Terror-stricken, he lunges for the knife he knows is tucked into the belt of Waite’s – his – uniform. Once his fingers are wrapped around it, he dodges back and scrambles to the balls of his feet, crouching low, brandishing it like a wild animal.


“But who will you kill?” Both guards utter in perfect unison.


Now both of them are copies of him, Grabowski is gone. It’s only the two Waites, and him in the middle in the woollen cloak.

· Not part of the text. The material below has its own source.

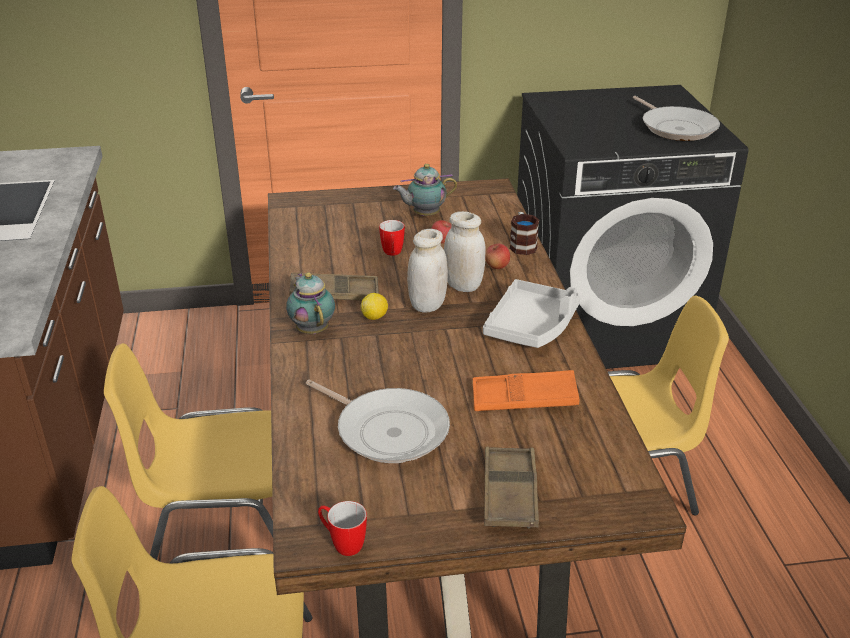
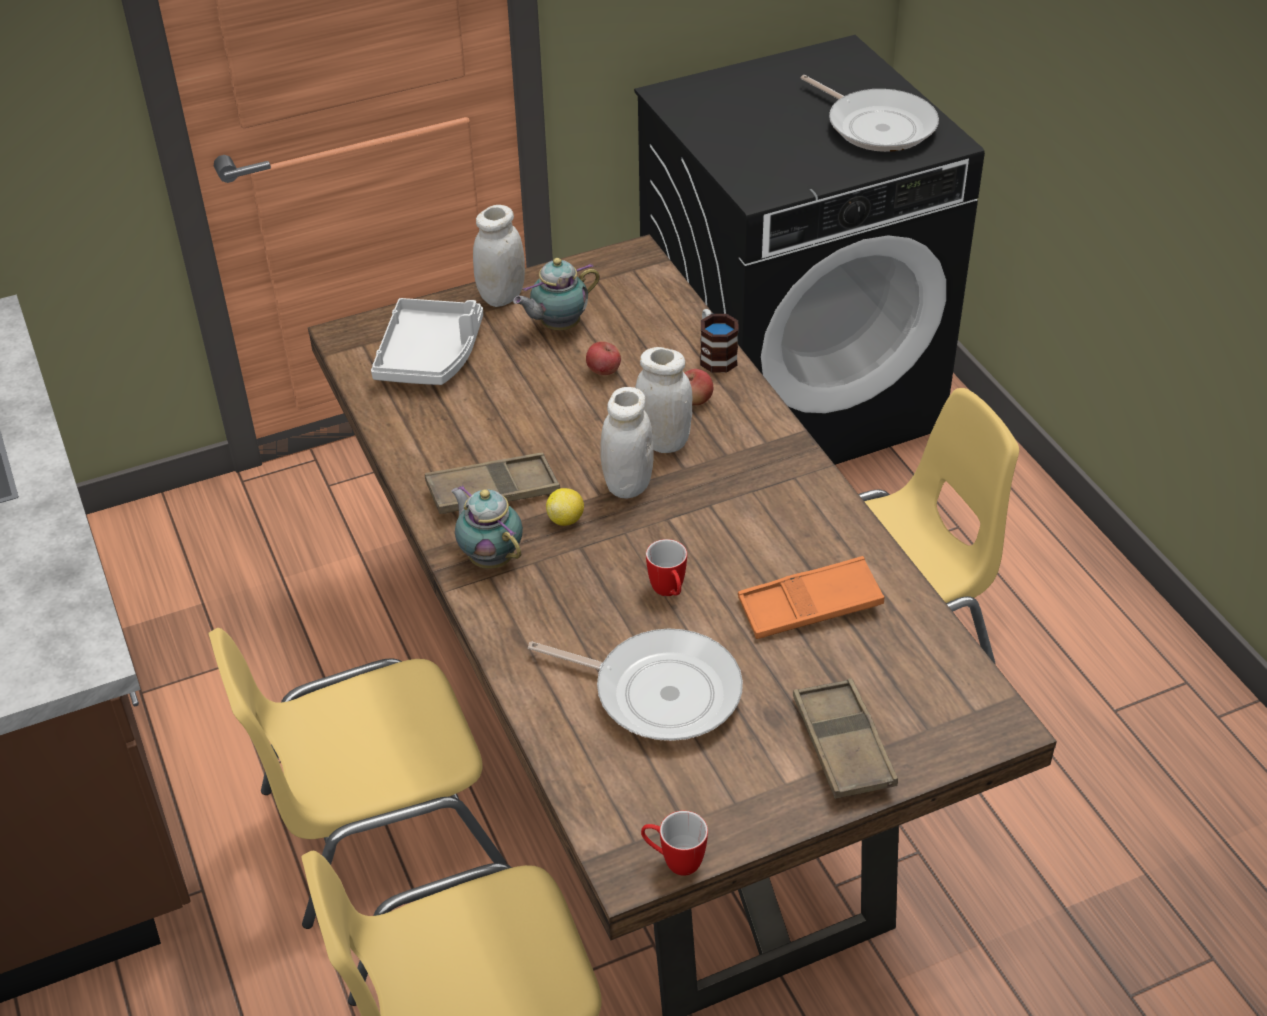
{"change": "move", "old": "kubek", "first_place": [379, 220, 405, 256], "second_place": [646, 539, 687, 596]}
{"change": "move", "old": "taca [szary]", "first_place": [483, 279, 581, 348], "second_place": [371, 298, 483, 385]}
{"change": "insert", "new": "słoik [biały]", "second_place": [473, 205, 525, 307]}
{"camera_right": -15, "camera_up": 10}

But he’s Waite, not them. Isn’t he?


His head spins.


If he stabs one of them, will he be killing the real him?


But what choice does he have?


He looks down at the strange brown fingers clutching the handle of his knife.


With a wail of anguish, he turns the knife plunges the blade deep into his own chest, gasping as it pierces lungs, then heart. Dark blood gushes out in a fountain.


Waite watches, with his head cocked, then raises his hand and flexes the fingers, watching them bend and unbend with interest. He inhales deeply, as if the old dank air of the corridor is laced with the scent of the most delicious nectar.


Grabowski looks down at the body sprawled between them, confused.


“Why did he do that?”


Waite smiles. “Maybe he couldn’t bear not knowing who he really was.”


Grabowski shrugs. “Whatever. Should we go back?”


“It’s a long way back, Let’s keep moving forward.”


“Okay.”


So, on they walk, down the endless corridor.